** Aim 1 **
List every distinct term that the text on random number generation places in quotation marks.

RNG is rarely true RNG.
Because true RNG would require a lot of computational power, software usually use pre-determined tables and "seeds" instead.
Pre-determined tables contain the results already calculated from a true random function while "seeds" are an index where to start in a table.
Combining pre-determined tables with seeds make for a great replacement of a true random function. It's very fast since everything is already calculated and it's still a true result of a random function. This is usually the best solution for most random functions on a computer, only a very few select situations call for a "live" true random function.
Keeping that in mind, you can "game" the randomness by a slight margin. Since those tables are pre-determined, there are seeds that will be luckier than the others. If you can guess when they are and when they're not, you can increase your chances.
ME3MP was a great example of that. If you didn't get any Ultra-Rare in your first 3 chests, you were better to simply close the store and play for an hour or so for the seed to reset to something else. When you got a seed that gave you an Ultra-Rare in your first 3 chest, you were better spending as long as you didn't get 10 chests in a row without any Ultra-Rare. In those tables, "luck" goes in streak most of the time. "Luck" does even out over time if you keep the same seed, but if you game the seed you get the better out of it. Using this, I dramatically reduced the time it took me to max my manifest.

** Data items **
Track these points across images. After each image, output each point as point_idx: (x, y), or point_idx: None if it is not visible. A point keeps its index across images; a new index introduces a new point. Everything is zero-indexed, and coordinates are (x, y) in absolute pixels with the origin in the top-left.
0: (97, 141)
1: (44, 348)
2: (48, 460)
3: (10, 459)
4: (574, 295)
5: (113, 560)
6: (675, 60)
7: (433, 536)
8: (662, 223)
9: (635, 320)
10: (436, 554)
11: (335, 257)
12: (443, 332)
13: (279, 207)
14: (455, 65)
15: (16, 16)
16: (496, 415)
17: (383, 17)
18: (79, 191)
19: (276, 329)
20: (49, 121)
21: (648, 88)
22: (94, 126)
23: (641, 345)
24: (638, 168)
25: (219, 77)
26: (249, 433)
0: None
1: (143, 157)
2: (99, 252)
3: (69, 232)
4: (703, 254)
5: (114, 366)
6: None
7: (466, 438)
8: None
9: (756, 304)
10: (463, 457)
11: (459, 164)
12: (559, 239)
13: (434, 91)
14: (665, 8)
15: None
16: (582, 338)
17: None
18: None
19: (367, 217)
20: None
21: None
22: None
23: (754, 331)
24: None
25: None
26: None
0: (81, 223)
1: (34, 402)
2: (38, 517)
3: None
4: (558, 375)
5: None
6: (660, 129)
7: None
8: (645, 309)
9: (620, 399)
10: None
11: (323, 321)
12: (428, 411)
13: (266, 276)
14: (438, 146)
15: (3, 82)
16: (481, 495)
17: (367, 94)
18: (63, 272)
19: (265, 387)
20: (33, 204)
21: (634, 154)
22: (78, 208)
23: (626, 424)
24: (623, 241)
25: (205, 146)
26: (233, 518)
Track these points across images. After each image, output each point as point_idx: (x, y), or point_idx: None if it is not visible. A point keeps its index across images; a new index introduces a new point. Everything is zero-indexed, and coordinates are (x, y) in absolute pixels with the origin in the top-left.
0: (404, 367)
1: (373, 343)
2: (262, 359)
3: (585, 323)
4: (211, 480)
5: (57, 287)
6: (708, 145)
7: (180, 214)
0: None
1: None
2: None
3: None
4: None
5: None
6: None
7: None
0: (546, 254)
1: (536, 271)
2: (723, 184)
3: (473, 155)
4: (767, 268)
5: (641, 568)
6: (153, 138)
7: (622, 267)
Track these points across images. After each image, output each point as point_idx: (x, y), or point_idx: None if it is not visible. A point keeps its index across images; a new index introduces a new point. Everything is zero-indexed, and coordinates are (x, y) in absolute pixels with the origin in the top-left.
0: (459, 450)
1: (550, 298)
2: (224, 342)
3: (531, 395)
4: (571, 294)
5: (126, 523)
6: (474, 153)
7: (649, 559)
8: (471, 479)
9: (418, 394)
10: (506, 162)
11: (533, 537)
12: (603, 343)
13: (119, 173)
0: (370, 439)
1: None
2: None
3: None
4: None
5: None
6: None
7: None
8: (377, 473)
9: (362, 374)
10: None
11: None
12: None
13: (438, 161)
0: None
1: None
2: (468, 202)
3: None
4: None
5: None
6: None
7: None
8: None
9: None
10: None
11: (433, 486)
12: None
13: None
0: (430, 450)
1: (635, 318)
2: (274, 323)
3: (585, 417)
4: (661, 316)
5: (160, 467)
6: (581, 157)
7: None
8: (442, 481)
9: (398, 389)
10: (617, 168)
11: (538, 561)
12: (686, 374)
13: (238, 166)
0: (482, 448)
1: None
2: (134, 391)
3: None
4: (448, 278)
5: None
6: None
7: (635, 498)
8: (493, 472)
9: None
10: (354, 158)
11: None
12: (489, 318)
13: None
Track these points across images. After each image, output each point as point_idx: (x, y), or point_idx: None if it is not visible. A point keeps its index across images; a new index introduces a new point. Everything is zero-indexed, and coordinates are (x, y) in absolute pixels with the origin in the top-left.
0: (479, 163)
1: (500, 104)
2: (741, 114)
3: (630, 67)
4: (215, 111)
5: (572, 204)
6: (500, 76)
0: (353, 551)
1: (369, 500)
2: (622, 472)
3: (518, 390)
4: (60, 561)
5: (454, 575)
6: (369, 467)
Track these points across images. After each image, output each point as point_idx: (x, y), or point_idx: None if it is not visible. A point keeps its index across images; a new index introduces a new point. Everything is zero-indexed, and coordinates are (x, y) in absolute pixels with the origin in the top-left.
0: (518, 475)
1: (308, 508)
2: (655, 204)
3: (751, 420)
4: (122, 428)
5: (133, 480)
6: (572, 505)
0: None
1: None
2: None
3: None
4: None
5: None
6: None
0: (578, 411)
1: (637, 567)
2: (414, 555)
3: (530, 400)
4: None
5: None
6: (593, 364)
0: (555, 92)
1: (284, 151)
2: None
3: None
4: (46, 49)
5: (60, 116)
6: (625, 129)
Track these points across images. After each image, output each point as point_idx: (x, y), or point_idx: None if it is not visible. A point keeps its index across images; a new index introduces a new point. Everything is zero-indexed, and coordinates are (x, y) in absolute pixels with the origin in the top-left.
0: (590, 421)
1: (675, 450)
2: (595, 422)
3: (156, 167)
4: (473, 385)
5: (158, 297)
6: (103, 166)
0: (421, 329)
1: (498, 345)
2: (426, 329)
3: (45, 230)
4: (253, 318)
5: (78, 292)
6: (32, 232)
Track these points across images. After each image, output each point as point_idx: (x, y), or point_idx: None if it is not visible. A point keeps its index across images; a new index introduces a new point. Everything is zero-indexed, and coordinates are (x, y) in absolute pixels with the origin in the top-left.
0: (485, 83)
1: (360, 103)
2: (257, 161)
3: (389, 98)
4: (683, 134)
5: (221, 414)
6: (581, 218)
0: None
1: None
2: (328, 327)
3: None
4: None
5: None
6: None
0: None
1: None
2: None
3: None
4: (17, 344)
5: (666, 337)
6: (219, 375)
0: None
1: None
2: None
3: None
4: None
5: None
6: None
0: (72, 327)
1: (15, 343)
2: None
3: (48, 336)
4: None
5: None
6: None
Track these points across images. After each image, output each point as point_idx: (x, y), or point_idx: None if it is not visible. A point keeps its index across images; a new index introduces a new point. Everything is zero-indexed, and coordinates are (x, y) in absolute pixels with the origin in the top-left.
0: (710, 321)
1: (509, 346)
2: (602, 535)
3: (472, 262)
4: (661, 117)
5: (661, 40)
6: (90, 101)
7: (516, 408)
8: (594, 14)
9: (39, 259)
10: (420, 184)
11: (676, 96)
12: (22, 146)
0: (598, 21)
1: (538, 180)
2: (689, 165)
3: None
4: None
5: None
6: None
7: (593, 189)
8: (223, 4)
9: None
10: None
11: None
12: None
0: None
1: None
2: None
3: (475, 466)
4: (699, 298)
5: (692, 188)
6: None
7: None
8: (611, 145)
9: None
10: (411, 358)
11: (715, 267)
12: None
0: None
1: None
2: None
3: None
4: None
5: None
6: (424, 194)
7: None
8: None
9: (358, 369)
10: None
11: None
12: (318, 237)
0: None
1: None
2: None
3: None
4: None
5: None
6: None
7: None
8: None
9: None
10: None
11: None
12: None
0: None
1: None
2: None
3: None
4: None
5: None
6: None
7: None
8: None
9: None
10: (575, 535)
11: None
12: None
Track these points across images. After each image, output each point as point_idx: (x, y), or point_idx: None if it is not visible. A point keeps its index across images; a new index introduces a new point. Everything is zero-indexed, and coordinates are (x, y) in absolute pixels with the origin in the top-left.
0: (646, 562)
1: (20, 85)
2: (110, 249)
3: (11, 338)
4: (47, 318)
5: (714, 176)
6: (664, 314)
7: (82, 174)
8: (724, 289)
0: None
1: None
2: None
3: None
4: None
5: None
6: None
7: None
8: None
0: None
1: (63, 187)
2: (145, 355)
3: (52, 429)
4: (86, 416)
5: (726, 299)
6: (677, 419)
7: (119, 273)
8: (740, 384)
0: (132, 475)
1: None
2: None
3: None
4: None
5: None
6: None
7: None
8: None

** Aim 2 **
Rewrite the stretch of records from their start through the line containing "6: (675, 60)", with "top-left" changed to "upper-left" and nothing else altered.

** Problem solution 1 **
seeds, live, game, luck (also written "Luck")

** Problem solution 2 **
Track these points across images. After each image, output each point as point_idx: (x, y), or point_idx: None if it is not visible. A point keeps its index across images; a new index introduces a new point. Everything is zero-indexed, and coordinates are (x, y) in absolute pixels with the origin in the upper-left.
0: (97, 141)
1: (44, 348)
2: (48, 460)
3: (10, 459)
4: (574, 295)
5: (113, 560)
6: (675, 60)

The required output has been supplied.